**本文**
平成29年9月定例県議会 発言内容(竹内久幸議員)


◆竹内久幸

 

 通告した質問に入ります前に、1点だけ知事に確認をさせていただきたいと思います。

 先ほどの小林東一郎議員の質問の中で、住民監査請求について内容を全く承知していない旨の答弁がありましたけれども、9月26日付の監査委員事務局からの通知によりそれを知り得たはずであり、再度そのことについて答弁をお願いいたします。
      

◎知事(阿部守一)

 

 いささか不明確な御答弁で竹内議員の質問の時間を使わせてしまって大変恐縮でございます。
 御指摘の住民監査請求については、御指摘のとおり、監査委員から私宛て、9月26日付で請求要旨ということで連絡をいただいております。しかしながら、現時点におきまして、その内容については、報告を私のところでは受けていないということで、承知していないということを申し上げたところでありまして、監査委員から私宛ての通知は出ているという状況でございます。
 以上です。
      

◆竹内久幸

 

 わかりました。小林東一郎議員の質問の趣旨は、その住民監査請求が出ている中に、いわゆる当該加算金の支払いについて知事や幹部職員に対する損害賠償請求を怠っているという中身でありまして、ということは、今議会に知事が出されておりますいわゆる特別職の給与の削減の条例、これがもし可決されることになるとかなり影響がでかいという趣旨を申し上げているわけでありまして、そこのところはよく考えて行動をいただきたいということをまず冒頭申し上げて、質問に入りたいと思います。

**課題**
県議会での発言記録のうち、「御指摘の住民監査請求について」から「いるという状況でございます。」までを一字一句違えずに引用してください。

**検討対象資料**
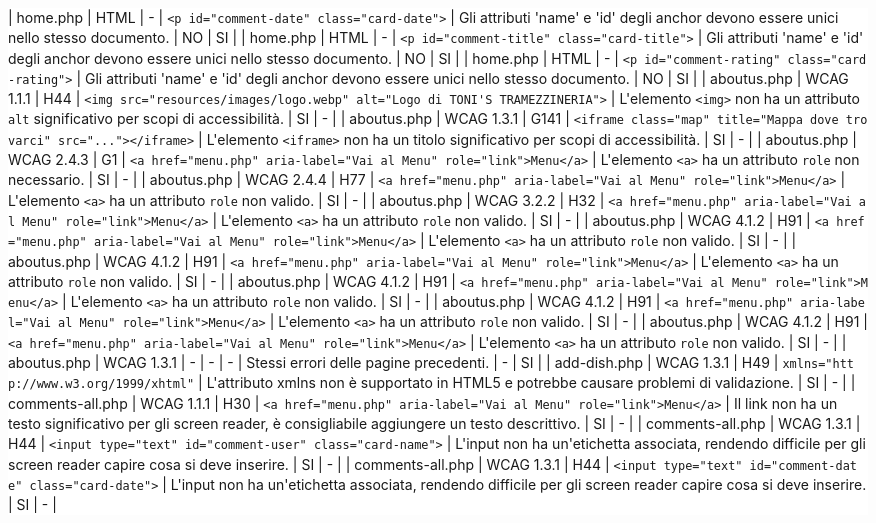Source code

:| home.php            | HTML                | -                     | `<p id="comment-date" class="card-date">`                                                       | Gli attributi 'name' e 'id' degli anchor devono essere unici nello stesso documento.                             | NO                 | SI                          |
| home.php            | HTML                | -                     | `<p id="comment-title" class="card-title">`                                                     | Gli attributi 'name' e 'id' degli anchor devono essere unici nello stesso documento.                             | NO                 | SI                          |
| home.php            | HTML                | -                     | `<p id="comment-rating" class="card-rating">`                                                   | Gli attributi 'name' e 'id' degli anchor devono essere unici nello stesso documento.                             | NO                 | SI                          |
| aboutus.php         | WCAG 1.1.1          | H44                   | `<img src="resources/images/logo.webp" alt="Logo di TONI'S TRAMEZZINERIA">`                      | L'elemento `<img>` non ha un attributo `alt` significativo per scopi di accessibilità.                          | SI                 | -                           |
| aboutus.php         | WCAG 1.3.1          | G141                  | `<iframe class="map" title="Mappa dove trovarci" src="..."></iframe>`                            | L'elemento `<iframe>` non ha un titolo significativo per scopi di accessibilità.                                 | SI                 | -                           |
| aboutus.php         | WCAG 2.4.3          | G1                    | `<a href="menu.php" aria-label="Vai al Menu" role="link">Menu</a>`                               | L'elemento `<a>` ha un attributo `role` non necessario.                                                          | SI                 | -                           |
| aboutus.php         | WCAG 2.4.4          | H77                   | `<a href="menu.php" aria-label="Vai al Menu" role="link">Menu</a>`                               | L'elemento `<a>` ha un attributo `role` non valido.                                                              | SI                 | -                           |
| aboutus.php         | WCAG 3.2.2          | H32                   | `<a href="menu.php" aria-label="Vai al Menu" role="link">Menu</a>`                               | L'elemento `<a>` ha un attributo `role` non valido.                                                              | SI                 | -                           |
| aboutus.php         | WCAG 4.1.2          | H91                   | `<a href="menu.php" aria-label="Vai al Menu" role="link">Menu</a>`                               | L'elemento `<a>` ha un attributo `role` non valido.                                                              | SI                 | -                           |
| aboutus.php         | WCAG 4.1.2          | H91                   | `<a href="menu.php" aria-label="Vai al Menu" role="link">Menu</a>`                               | L'elemento `<a>` ha un attributo `role` non valido.                                                              | SI                 | -                           |
| aboutus.php         | WCAG 4.1.2          | H91                   | `<a href="menu.php" aria-label="Vai al Menu" role="link">Menu</a>`                               | L'elemento `<a>` ha un attributo `role` non valido.                                                              | SI                 | -                           |
| aboutus.php         | WCAG 4.1.2          | H91                   | `<a href="menu.php" aria-label="Vai al Menu" role="link">Menu</a>`                               | L'elemento `<a>` ha un attributo `role` non valido.                                                              | SI                 | -                           |
| aboutus.php         | WCAG 4.1.2          | H91                   | `<a href="menu.php" aria-label="Vai al Menu" role="link">Menu</a>`                               | L'elemento `<a>` ha un attributo `role` non valido.                                                              | SI                 | -                           |
| aboutus.php         | WCAG 1.3.1          | -                            | -                      | - | Stessi errori delle pagine precedenti. | -                  | SI                            |
| add-dish.php        | WCAG 1.3.1          | H49                   | `xmlns="http://www.w3.org/1999/xhtml"`                                                          | L'attributo xmlns non è supportato in HTML5 e potrebbe causare problemi di validazione.                          | SI                 | -                           |
| comments-all.php    | WCAG 1.1.1          | H30                   | `<a href="menu.php" aria-label="Vai al Menu" role="link">Menu</a>`                               | Il link non ha un testo significativo per gli screen reader, è consigliabile aggiungere un testo descrittivo.    | SI                 | -                           |
| comments-all.php    | WCAG 1.3.1          | H44                   | `<input type="text" id="comment-user" class="card-name">`                                        | L'input non ha un'etichetta associata, rendendo difficile per gli screen reader capire cosa si deve inserire.    | SI                 | -                           |
| comments-all.php    | WCAG 1.3.1          | H44                   | `<input type="text" id="comment-date" class="card-date">`                                        | L'input non ha un'etichetta associata, rendendo difficile per gli screen reader capire cosa si deve inserire.    | SI                 | -                           |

**回答**
御指摘の住民監査請求については、御指摘のとおり、監査委員から私宛て、9月26日付で請求要旨ということで連絡をいただいております。しかしながら、現時点におきまして、その内容については、報告を私のところでは受けていないということで、承知していないということを申し上げたところでありまして、監査委員から私宛ての通知は出ているという状況でございます。